Required action
Type every record exactly as it appears.

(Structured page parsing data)
----
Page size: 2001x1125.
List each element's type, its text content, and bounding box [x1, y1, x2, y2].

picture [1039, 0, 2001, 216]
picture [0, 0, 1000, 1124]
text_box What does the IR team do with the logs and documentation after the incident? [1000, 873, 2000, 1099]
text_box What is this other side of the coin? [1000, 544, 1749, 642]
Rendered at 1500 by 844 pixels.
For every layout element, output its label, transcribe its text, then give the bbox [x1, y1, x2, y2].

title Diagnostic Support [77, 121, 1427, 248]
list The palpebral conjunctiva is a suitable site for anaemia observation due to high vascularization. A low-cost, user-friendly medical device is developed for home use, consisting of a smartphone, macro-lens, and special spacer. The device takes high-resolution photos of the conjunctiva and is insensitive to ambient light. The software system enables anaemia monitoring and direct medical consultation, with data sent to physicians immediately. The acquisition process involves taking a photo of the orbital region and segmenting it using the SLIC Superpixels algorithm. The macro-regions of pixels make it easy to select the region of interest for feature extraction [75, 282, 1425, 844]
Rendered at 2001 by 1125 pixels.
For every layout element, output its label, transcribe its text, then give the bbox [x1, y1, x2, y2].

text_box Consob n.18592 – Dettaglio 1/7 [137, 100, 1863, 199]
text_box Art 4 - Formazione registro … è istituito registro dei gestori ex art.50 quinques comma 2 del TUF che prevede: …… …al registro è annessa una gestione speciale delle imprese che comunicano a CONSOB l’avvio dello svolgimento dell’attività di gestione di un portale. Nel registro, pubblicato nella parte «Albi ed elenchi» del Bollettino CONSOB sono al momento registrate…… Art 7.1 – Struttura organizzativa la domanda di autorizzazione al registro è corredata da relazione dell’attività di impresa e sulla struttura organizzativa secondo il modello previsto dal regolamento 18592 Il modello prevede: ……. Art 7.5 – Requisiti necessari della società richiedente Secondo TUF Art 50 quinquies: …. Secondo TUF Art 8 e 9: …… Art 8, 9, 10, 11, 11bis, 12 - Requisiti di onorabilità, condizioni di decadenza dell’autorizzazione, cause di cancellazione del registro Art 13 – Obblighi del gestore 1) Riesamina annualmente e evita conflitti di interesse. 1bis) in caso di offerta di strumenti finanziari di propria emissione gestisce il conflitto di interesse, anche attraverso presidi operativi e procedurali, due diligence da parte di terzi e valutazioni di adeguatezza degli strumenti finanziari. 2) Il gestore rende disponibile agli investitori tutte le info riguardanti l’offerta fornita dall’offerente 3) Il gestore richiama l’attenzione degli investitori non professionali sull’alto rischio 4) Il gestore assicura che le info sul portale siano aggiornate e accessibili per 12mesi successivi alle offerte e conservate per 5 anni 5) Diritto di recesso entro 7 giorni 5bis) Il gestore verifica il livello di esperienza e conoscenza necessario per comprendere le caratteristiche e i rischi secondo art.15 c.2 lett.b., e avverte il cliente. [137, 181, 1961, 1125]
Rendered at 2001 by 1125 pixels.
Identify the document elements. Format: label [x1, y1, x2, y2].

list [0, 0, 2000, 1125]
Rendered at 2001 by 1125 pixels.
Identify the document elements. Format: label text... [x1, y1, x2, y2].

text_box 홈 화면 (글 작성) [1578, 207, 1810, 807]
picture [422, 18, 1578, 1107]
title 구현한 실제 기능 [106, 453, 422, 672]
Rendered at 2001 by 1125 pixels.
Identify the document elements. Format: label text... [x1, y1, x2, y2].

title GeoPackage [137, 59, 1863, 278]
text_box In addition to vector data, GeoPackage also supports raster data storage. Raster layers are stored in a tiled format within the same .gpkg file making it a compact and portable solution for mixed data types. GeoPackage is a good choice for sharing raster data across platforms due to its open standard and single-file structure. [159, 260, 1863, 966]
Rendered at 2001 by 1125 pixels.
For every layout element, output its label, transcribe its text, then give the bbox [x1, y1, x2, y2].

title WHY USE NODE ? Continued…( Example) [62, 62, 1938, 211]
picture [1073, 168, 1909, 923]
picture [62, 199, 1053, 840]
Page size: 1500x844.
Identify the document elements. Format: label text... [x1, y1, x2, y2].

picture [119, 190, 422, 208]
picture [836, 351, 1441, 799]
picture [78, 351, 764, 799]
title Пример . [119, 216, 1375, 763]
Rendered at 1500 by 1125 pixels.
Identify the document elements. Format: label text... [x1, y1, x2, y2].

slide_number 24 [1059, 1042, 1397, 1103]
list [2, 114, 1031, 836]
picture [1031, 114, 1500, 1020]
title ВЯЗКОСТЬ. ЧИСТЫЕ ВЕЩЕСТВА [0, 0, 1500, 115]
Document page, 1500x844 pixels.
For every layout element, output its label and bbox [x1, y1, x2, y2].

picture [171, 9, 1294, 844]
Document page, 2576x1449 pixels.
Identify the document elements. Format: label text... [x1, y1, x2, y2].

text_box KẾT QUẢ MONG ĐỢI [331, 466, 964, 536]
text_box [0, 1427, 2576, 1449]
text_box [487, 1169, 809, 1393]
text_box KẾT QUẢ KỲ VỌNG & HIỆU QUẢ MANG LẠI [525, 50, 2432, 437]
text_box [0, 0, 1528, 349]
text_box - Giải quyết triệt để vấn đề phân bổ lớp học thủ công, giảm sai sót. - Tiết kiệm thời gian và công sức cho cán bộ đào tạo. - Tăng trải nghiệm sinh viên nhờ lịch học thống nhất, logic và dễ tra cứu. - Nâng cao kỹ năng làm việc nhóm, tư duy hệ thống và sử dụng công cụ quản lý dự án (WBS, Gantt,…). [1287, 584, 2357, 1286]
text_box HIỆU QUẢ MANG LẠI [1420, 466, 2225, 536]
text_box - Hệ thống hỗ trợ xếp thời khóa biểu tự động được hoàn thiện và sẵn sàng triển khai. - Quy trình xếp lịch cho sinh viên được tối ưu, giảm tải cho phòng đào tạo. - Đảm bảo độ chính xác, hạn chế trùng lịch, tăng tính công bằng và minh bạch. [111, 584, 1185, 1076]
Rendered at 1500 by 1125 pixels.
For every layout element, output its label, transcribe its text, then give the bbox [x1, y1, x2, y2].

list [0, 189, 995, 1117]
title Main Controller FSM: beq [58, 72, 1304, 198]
----
Exercise answer
Page size: 2001x1125.
List each element's type, its text content, and bounding box [x1, y1, x2, y2].

picture [1039, 0, 2001, 216]
picture [0, 0, 1000, 1124]
text_box What does the IR team do with the logs and documentation after the incident? [1000, 873, 2000, 1099]
text_box What is this other side of the coin? [1000, 544, 1749, 642]
Rendered at 1500 by 844 pixels.
For every layout element, output its label, transcribe its text, then give the bbox [x1, y1, x2, y2].

title Diagnostic Support [77, 121, 1427, 248]
list The palpebral conjunctiva is a suitable site for anaemia observation due to high vascularization. A low-cost, user-friendly medical device is developed for home use, consisting of a smartphone, macro-lens, and special spacer. The device takes high-resolution photos of the conjunctiva and is insensitive to ambient light. The software system enables anaemia monitoring and direct medical consultation, with data sent to physicians immediately. The acquisition process involves taking a photo of the orbital region and segmenting it using the SLIC Superpixels algorithm. The macro-regions of pixels make it easy to select the region of interest for feature extraction [75, 282, 1425, 844]
Rendered at 2001 by 1125 pixels.
For every layout element, output its label, transcribe its text, then give the bbox [x1, y1, x2, y2].

text_box Consob n.18592 – Dettaglio 1/7 [137, 100, 1863, 199]
text_box Art 4 - Formazione registro … è istituito registro dei gestori ex art.50 quinques comma 2 del TUF che prevede: …… …al registro è annessa una gestione speciale delle imprese che comunicano a CONSOB l’avvio dello svolgimento dell’attività di gestione di un portale. Nel registro, pubblicato nella parte «Albi ed elenchi» del Bollettino CONSOB sono al momento registrate…… Art 7.1 – Struttura organizzativa la domanda di autorizzazione al registro è corredata da relazione dell’attività di impresa e sulla struttura organizzativa secondo il modello previsto dal regolamento 18592 Il modello prevede: ……. Art 7.5 – Requisiti necessari della società richiedente Secondo TUF Art 50 quinquies: …. Secondo TUF Art 8 e 9: …… Art 8, 9, 10, 11, 11bis, 12 - Requisiti di onorabilità, condizioni di decadenza dell’autorizzazione, cause di cancellazione del registro Art 13 – Obblighi del gestore 1) Riesamina annualmente e evita conflitti di interesse. 1bis) in caso di offerta di strumenti finanziari di propria emissione gestisce il conflitto di interesse, anche attraverso presidi operativi e procedurali, due diligence da parte di terzi e valutazioni di adeguatezza degli strumenti finanziari. 2) Il gestore rende disponibile agli investitori tutte le info riguardanti l’offerta fornita dall’offerente 3) Il gestore richiama l’attenzione degli investitori non professionali sull’alto rischio 4) Il gestore assicura che le info sul portale siano aggiornate e accessibili per 12mesi successivi alle offerte e conservate per 5 anni 5) Diritto di recesso entro 7 giorni 5bis) Il gestore verifica il livello di esperienza e conoscenza necessario per comprendere le caratteristiche e i rischi secondo art.15 c.2 lett.b., e avverte il cliente. [137, 181, 1961, 1125]
Rendered at 2001 by 1125 pixels.
Identify the document elements. Format: label [x1, y1, x2, y2].

list [0, 0, 2000, 1125]
Rendered at 2001 by 1125 pixels.
Identify the document elements. Format: label text... [x1, y1, x2, y2].

text_box 홈 화면 (글 작성) [1578, 207, 1810, 807]
picture [422, 18, 1578, 1107]
title 구현한 실제 기능 [106, 453, 422, 672]
Rendered at 2001 by 1125 pixels.
Identify the document elements. Format: label text... [x1, y1, x2, y2].

title GeoPackage [137, 59, 1863, 278]
text_box In addition to vector data, GeoPackage also supports raster data storage. Raster layers are stored in a tiled format within the same .gpkg file making it a compact and portable solution for mixed data types. GeoPackage is a good choice for sharing raster data across platforms due to its open standard and single-file structure. [159, 260, 1863, 966]
Rendered at 2001 by 1125 pixels.
For every layout element, output its label, transcribe its text, then give the bbox [x1, y1, x2, y2].

title WHY USE NODE ? Continued…( Example) [62, 62, 1938, 211]
picture [1073, 168, 1909, 923]
picture [62, 199, 1053, 840]
Page size: 1500x844.
Identify the document elements. Format: label text... [x1, y1, x2, y2].

picture [119, 190, 422, 208]
picture [836, 351, 1441, 799]
picture [78, 351, 764, 799]
title Пример . [119, 216, 1375, 763]
Rendered at 1500 by 1125 pixels.
Identify the document elements. Format: label text... [x1, y1, x2, y2].

slide_number 24 [1059, 1042, 1397, 1103]
list [2, 114, 1031, 836]
picture [1031, 114, 1500, 1020]
title ВЯЗКОСТЬ. ЧИСТЫЕ ВЕЩЕСТВА [0, 0, 1500, 115]
Document page, 1500x844 pixels.
For every layout element, output its label and bbox [x1, y1, x2, y2].

picture [171, 9, 1294, 844]
Document page, 2576x1449 pixels.
Identify the document elements. Format: label text... [x1, y1, x2, y2].

text_box KẾT QUẢ MONG ĐỢI [331, 466, 964, 536]
text_box [0, 1427, 2576, 1449]
text_box [487, 1169, 809, 1393]
text_box KẾT QUẢ KỲ VỌNG & HIỆU QUẢ MANG LẠI [525, 50, 2432, 437]
text_box [0, 0, 1528, 349]
text_box - Giải quyết triệt để vấn đề phân bổ lớp học thủ công, giảm sai sót. - Tiết kiệm thời gian và công sức cho cán bộ đào tạo. - Tăng trải nghiệm sinh viên nhờ lịch học thống nhất, logic và dễ tra cứu. - Nâng cao kỹ năng làm việc nhóm, tư duy hệ thống và sử dụng công cụ quản lý dự án (WBS, Gantt,…). [1287, 584, 2357, 1286]
text_box HIỆU QUẢ MANG LẠI [1420, 466, 2225, 536]
text_box - Hệ thống hỗ trợ xếp thời khóa biểu tự động được hoàn thiện và sẵn sàng triển khai. - Quy trình xếp lịch cho sinh viên được tối ưu, giảm tải cho phòng đào tạo. - Đảm bảo độ chính xác, hạn chế trùng lịch, tăng tính công bằng và minh bạch. [111, 584, 1185, 1076]
Rendered at 1500 by 1125 pixels.
For every layout element, output its label, transcribe its text, then give the bbox [x1, y1, x2, y2].

list [0, 189, 995, 1117]
title Main Controller FSM: beq [58, 72, 1304, 198]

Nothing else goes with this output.